Der zweite Höhepunkt des Festivals war die Abschlussveranstaltung drei Tage später. Das Budapester Goethe-Institut liegt auf einer der großen prächtigen Straßen in der Innenstadt, neben einem exzellenten China-Imbiss, von denen es in hier glücklicherweise eine ganze Anzahl gibt. Das Institut hat nicht nur ein Café, wo man bei teurem bayerischem Bier in den zwei (!) deutschsprachigen Budapester Zeitungen lesen kann. Sondern auch einen echten Konferenzsaal, der mit allen technischen Raffinessen ausgestattet ist. Da alle unsere Lesungen zwei- bis dreisprachig waren, gab es für die Zuhörer (und uns) Kopfhörer, um die simultan gelesenen Übersetzungen verfolgen zu können.
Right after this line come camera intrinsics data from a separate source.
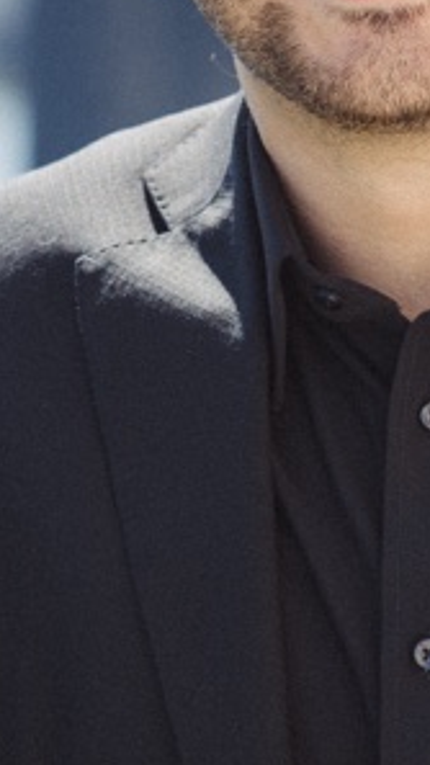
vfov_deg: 4.8
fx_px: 9104
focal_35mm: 449
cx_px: 337
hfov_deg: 2.7
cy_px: 214
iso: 40
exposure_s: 1/200
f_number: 4
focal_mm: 85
Nur bei einer Veranstaltung wirkte das nicht unangenehm aufgesetzt. Das war die spektakuläre „Gedichtekonferenz über die Globalisierung“, eine politisch-poetische Debatte in Versform. (Nachzulesen unter www.xing4u.mynetcologne.de.) Stilecht nahmen zwölf (männliche) Dichter aus vier Ländern an einem viereckigen Tischensemble Platz, und wir alle griffen zu den Kopfhörern und Notizblöcken. Ein ungarischer Poet fürchtete sich vor dem „nicht mal mehr Feuer speienden globalen Drachen“, der „den Mythos der zarten Details“ zu verschlingen drohe. Andere dichteten uns vor, weshalb sie die Globalisierung liebten, bejahten und sich über sie freuten. Besonders überzeugend war der Delegierte aus den USA, der sich selbst als „global village idiot“ bezeichnete.
Die überzähligen Globalisierungsgegner blieben letztlich aber leider genauso beherrscht wie ihre Kontrahenten. Die Dichter schoben sich höflich gegenseitig die Mikrofone zu, und ich hörte mir irgendwann nur noch die ungarische Simultanübersetzung an.
Zur Aftershowparty gingen wir in eine Disco in der Innenstadt, wo Abba lief. Nach vielen Flaschen leckerem ungarischem Rotwein überlegten wir, wie der DJ zu einem dreisprachigen Set zu überreden sei. Ich wusste nicht mehr, ob eher Placebo oder Abba Globalisierung ist.